- _EXTRACT PROVIDED_
+--

Context: The Breathing-Brain Coupling Discovery
The original observation was made in olfactory circuits: activity in the olfactory cortex oscillates in synchrony with nasal breathing. This made intuitive sense — you smell things when you inhale, so having the olfactory cortex most active during inhalation optimises sensory processing.
What was less expected was that the synchrony extends far beyond olfactory structures. Tort and colleagues (2025) published a comprehensive review in Nature Reviews Neuroscience documenting the evidence that the breathing cycle globally coordinates neural activity across species and across the whole brain. [1] The respiratory rhythm entrains neural oscillations in the neocortex, amygdala, hippocampus, and prefrontal cortex — structures governing decision-making, fear processing, and memory formation respectively. Breathing does not merely supply oxygen to these regions. It orchestrates when they fire.
The mechanism involves coupling between the respiratory pattern generator in the brainstem and the broader neural networks. Each inhalation produces a phase of increased neural excitability across these regions — a window of heightened processing. Exhalation is associated with reduced excitability. The brain, in effect, samples the environment preferentially during inhalation.
This is not a minor modulatory effect. The review presents evidence that breathing rhythm has shaped neural network function over evolutionary time — that the way the brain is wired reflects hundreds of millions of years of synchronisation with the respiratory cycle. Breathing is not just a background life-support function that the brain tolerates. It is an active organiser of brain-wide coordination.
The Inhalation Advantage in Cognition
Perl and colleagues (2019) tested this directly in humans. [2] Participants performed visuospatial and lexical cognitive tasks timed to either nasal inhalation or nasal exhalation phases, while EEG recorded neural activity. The findings were clear: visuospatial task performance was significantly better during inhalation than exhalation. EEG showed task-related power changes specifically during the inhalation phase. Participants spontaneously chose to inhale at the onset of cognitive tasks — without any instruction to do so.
Critically, the effect was specific to nasal breathing. It was absent in oral breathing conditions.
The practical implication is direct: the nose is not merely a filter and humidifier. Nasal airflow activates mechanoreceptors in the nasal mucosa that send signals to the olfactory bulb — which is directly connected to the limbic system and neocortex via well-established anatomical pathways. These signals contribute to the phase-locking of neural activity with the respiratory cycle. Oral breathing bypasses this mechanism entirely.

+--

Joint position lists:
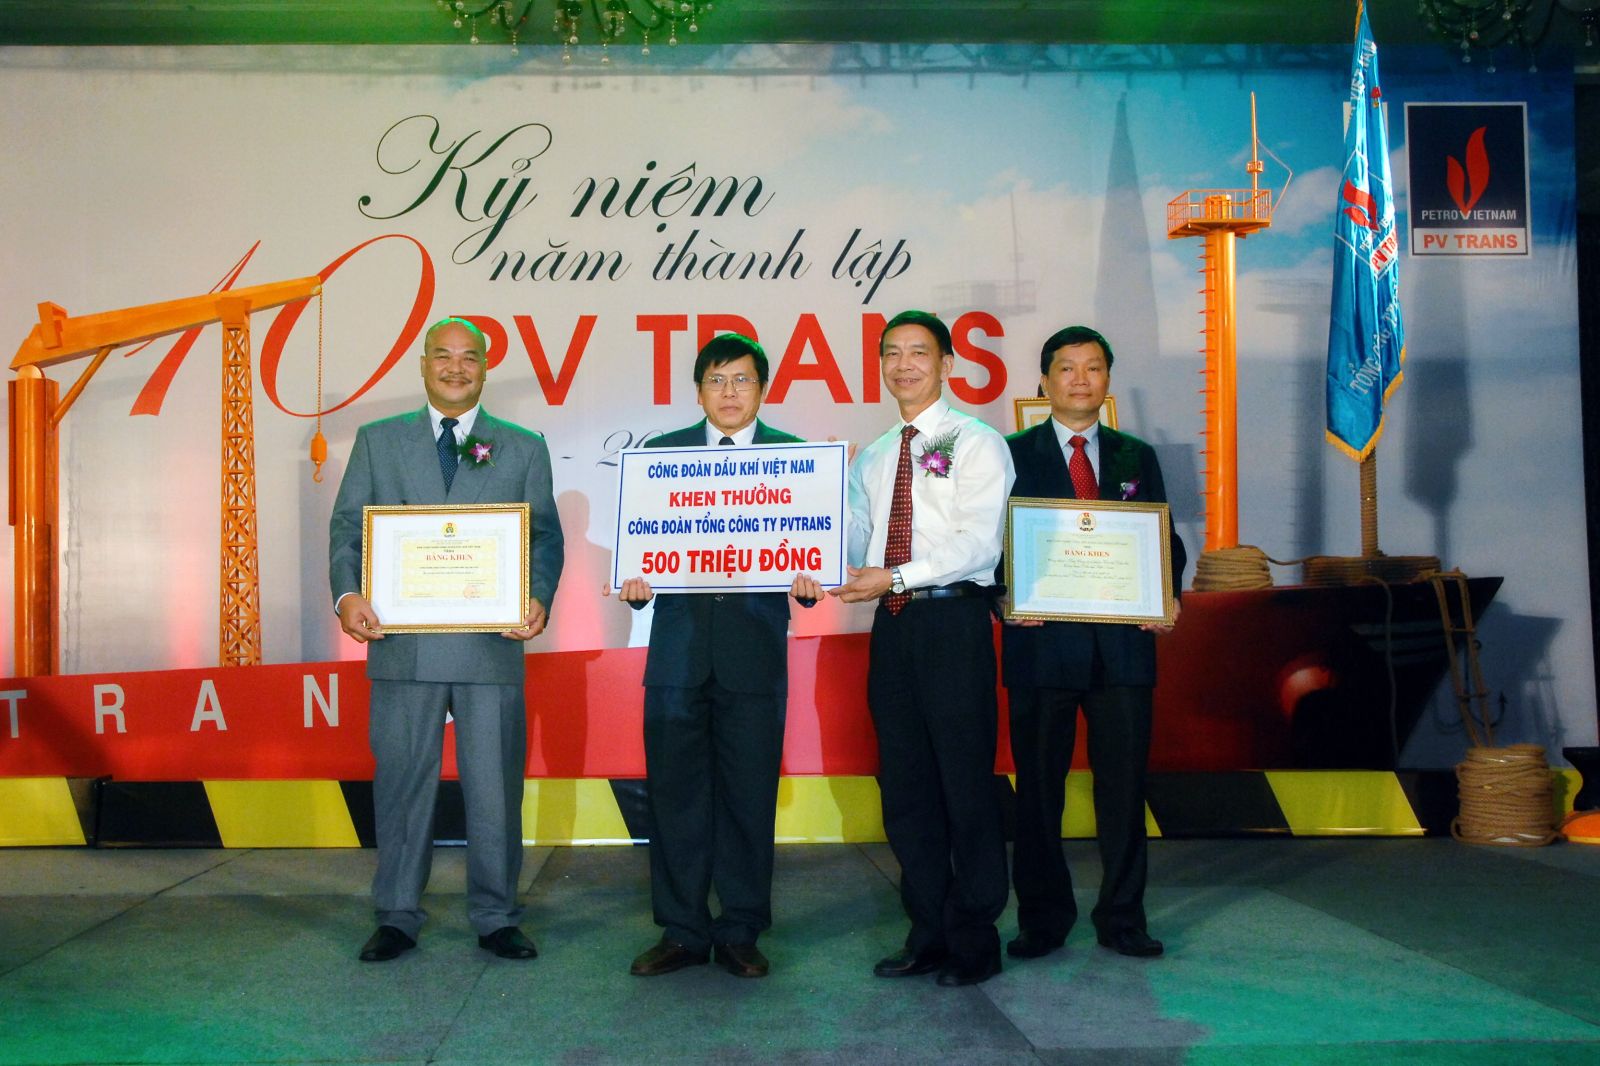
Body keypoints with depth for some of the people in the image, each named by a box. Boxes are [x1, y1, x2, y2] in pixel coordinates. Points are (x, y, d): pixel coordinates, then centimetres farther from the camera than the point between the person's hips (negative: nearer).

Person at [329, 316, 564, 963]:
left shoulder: (524, 449, 11)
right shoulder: (377, 442, 13)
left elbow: (546, 537, 6)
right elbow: (347, 526, 7)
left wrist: (540, 599, -12)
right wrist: (347, 594, -11)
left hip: (492, 644, 0)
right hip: (402, 643, 1)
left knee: (494, 787, 5)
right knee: (402, 783, 8)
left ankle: (495, 918, 18)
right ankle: (397, 917, 21)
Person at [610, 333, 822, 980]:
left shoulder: (794, 456, 8)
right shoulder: (661, 453, 12)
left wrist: (807, 581, -16)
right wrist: (635, 582, -11)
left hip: (755, 651, -1)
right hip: (678, 650, 1)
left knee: (749, 797, 4)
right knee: (675, 794, 4)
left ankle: (740, 933, 18)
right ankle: (682, 931, 18)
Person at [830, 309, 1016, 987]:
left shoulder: (976, 444, -1)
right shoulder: (871, 460, 19)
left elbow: (979, 542, -13)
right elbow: (853, 542, 16)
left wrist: (898, 576, -21)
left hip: (952, 619, -6)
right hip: (892, 625, 6)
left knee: (965, 779, -1)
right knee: (905, 783, 9)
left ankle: (975, 940, 11)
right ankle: (928, 935, 21)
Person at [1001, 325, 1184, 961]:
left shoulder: (1137, 458, 14)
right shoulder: (1011, 456, 5)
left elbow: (1165, 541, 13)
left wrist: (1165, 596, -5)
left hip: (1123, 642, 2)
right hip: (1042, 642, -2)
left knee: (1124, 784, 6)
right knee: (1038, 787, 5)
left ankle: (1122, 919, 20)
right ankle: (1042, 919, 19)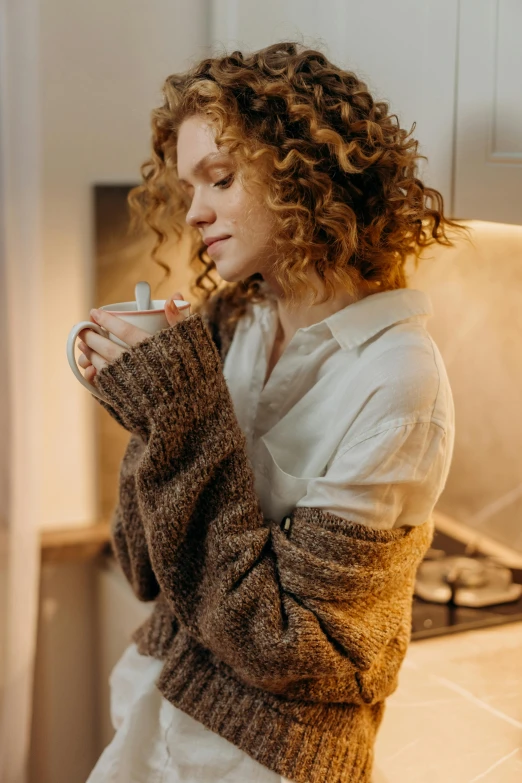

+--

- _WORK REQUEST A_
List the brain structures in which, according to the text on breathing and brain activity, the respiratory rhythm entrains neural oscillations.
- _WORK REQUEST B_
Pick up the text on breathing and brain activity after its final sentence and carry it forward.

- _EXPECTED OUTPUT A_
Neocortex, amygdala, hippocampus, prefrontal cortex

- _EXPECTED OUTPUT B_
People who habitually breathe through the mouth — a common consequence of thoracic-dominant, upper-chest breathing patterns — are not accessing the respiratory entrainment mechanism with each breath. They are generating airflow without generating the neural synchronising signal that nasal inhalation produces.
Breathing and Brain Waste Clearance
Dreha-Kulaczewski and colleagues (2015) produced a finding that, when understood, reframes the importance of breathing pattern in a way that goes well beyond relaxation or focus. [3] Using real-time MRI with 50-millisecond temporal resolution, they measured cerebrospinal fluid (CSF) flow in relation to both cardiac and respiratory cycles in healthy subjects. The finding: CSF flow occurred exclusively with inspiration — not with cardiac pulsation as had been assumed.
Forced breathing produced strong CSF flow with every inspiration. Breath-holding completely suppressed CSF flow. Cardiac pulsation accounted for only a minor secondary component.
The mechanism: during inspiration, the reduction in thoracic pressure modulates hydrostatic pressure in the venous and paravenous channels surrounding the spinal cord and brain, generating the pressure gradient that drives CSF circulation. The glymphatic system — the brain's waste clearance network, which moves CSF through the interstitium of the brain to flush metabolic waste products — is therefore dependent on inspiration as its primary pump.
A person who breathes shallowly, infrequently into the thorax, or primarily with upper chest movement generates reduced inspiratory pressure swings — and therefore reduced CSF flow. This is not speculative: the mechanism is directly demonstrated by the real-time MRI data, with complete CSF flow suppression visible within a single breath-hold.
Conscious Breathing Changes Brain-Body Communication
Pardo-Rodriguez and colleagues (2025) demonstrated that conscious controlled breathing — simply choosing to regulate your breathing pattern deliberately — produces measurable changes in the bidirectional communication between the cortex and the autonomic nervous system. [4] Using EEG and HRV with cross-spectrum and Granger causality analysis, they found that controlled breathing enhanced both cortex-to-autonomic and autonomic-to-cortex signalling compared to spontaneous breathing. The brain and the body's regulatory systems communicate more efficiently when breathing is deliberate rather than automatic.
This provides a mechanistic explanation for a finding that is well-documented but often poorly explained: practices that centre on deliberate breath control — yoga, meditation, tai chi, pranayama — consistently produce measurable changes in autonomic regulation, emotional reactivity, and stress resilience. Gerritsen and Band (2018) proposed that respiratory vagal nerve stimulation is the unifying mechanism. [5] What Pardo-Rodriguez adds is that the effect is not limited to the downward vagal pathway (brain to body). The breathing pattern also changes how the body communicates upward to the brain. Deliberate breathing is genuinely bidirectional self-regulation.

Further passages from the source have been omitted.